You would have thought that every sovereign government had the right to enact such laws in the interest of public health. But no, say cigarettes companies which have resorted to devious and costly means to get countries such as Australia and Uruguay to roll back their enlightened policies. Big Tobacco, with billions of profits at stake, are using bilateral investment treaties (BITs) to sue governments in international locations to claim their IPRs have been violated because their trademarks are no longer distinctive on cigarette packs. Under the egregiously unfair terms of BITs, companies are allowed to sue a country if any policy impacts their profits. For a detailed exposition of how BITs are misused by corporate entities to protect profit at the cost of public good, see “Investment terror”, a cover story (Down To Earth, 16-31 January, 2012) which flagged the dodgy battles that have been launched across the world in investor-state disputes.

Philip Morris, maker of Marlboro brand of cigarettes, first picked on tiny and poor Uruguay to fight the plain packaging rule by seeking an undisclosed but huge amount in compensation for its rule which had reduced smoking by an estimated seven per cent in just a few years. At the time, Uruguay had a gross domestic product of $40.27 billion whereas the cigarette giant boasted market capitalisation of over $137 billion. However, it is the aggressive reaction of cigarette giants to the Australian law that has caught global attention. It bans the use of tobacco company logos and symbols, but allows brand names and their variants to appear in a standard colour.

The central question in this legal dispute is whether IPRs have been violated by such laws and whether international dispute settlement tribunals which hear cases brought under BITs, have the jurisdiction in such cases.
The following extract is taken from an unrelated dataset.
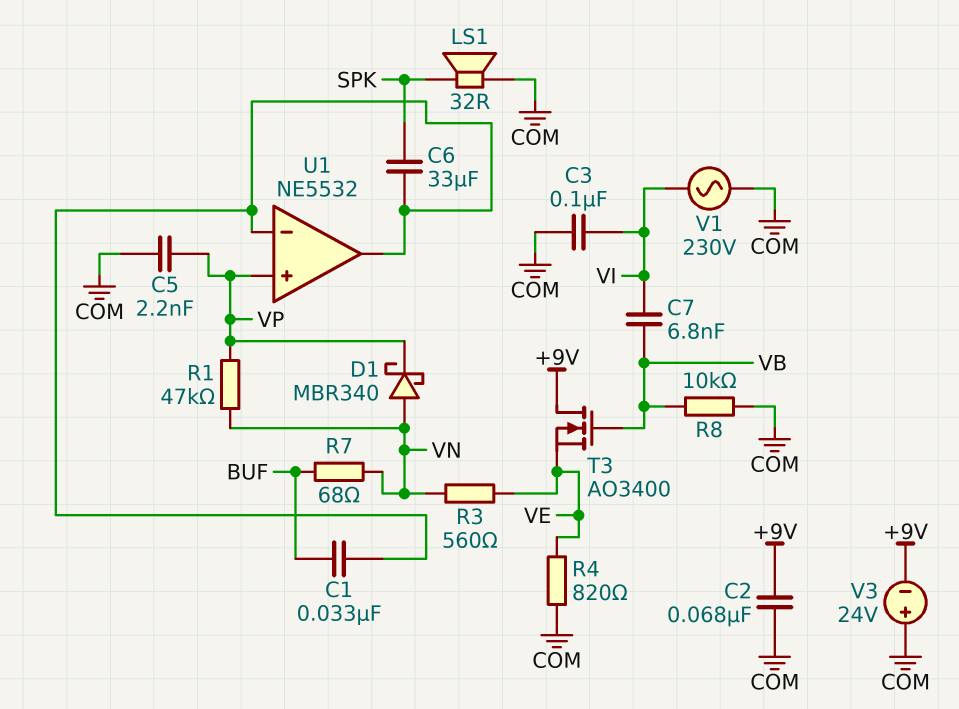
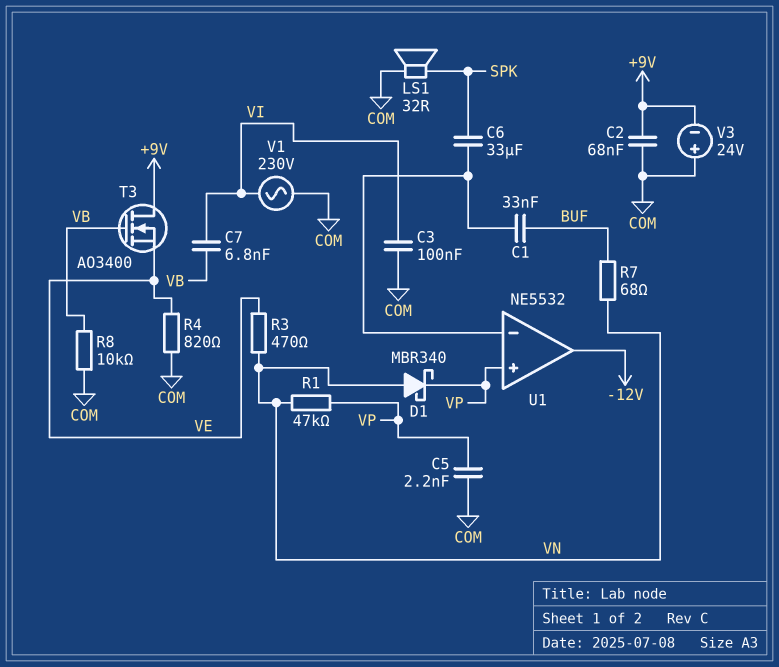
R3: 560 (VE, VN) -> 470 (VE, VN)
U1 pin out: U1/in- -> -12V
While the first issue is yet to be settled, on December 17, the Permanent Court of Arbitration in Singapore, which was to oversee the Philip Morris challenge, declared it didn’t have jurisdiction. This means Australia’s laws will remain in force.

It also means that more countries will now feel more confident of taking on Big Tobacco. Half a dozen countries have passed legislations on plain packaging and another 20 are in the process of doing so. Some of these nations are facing the money power and legal muscle of tobacco giants. In the UK, for instance, British American Tobacco, Imperial Tobacco Group, Philip Morris and Japan Tobacco International are challenging a law passed in March 2015 requiring plain packaging from 2016 in the London High Court. It is a case that will have repercussions across Europe.

What of India? The government had, in 2008, passed a law requiring graphic warnings on cigarette packs but did not bother to implement it. Thereafter, in response to a public interest litigation, the Allahabad High Court had directed the Union government to take stringent steps to enforce the plain packaging rule. The government did issue a notification but its implementation remains clouded in a bureaucratic smokescreen.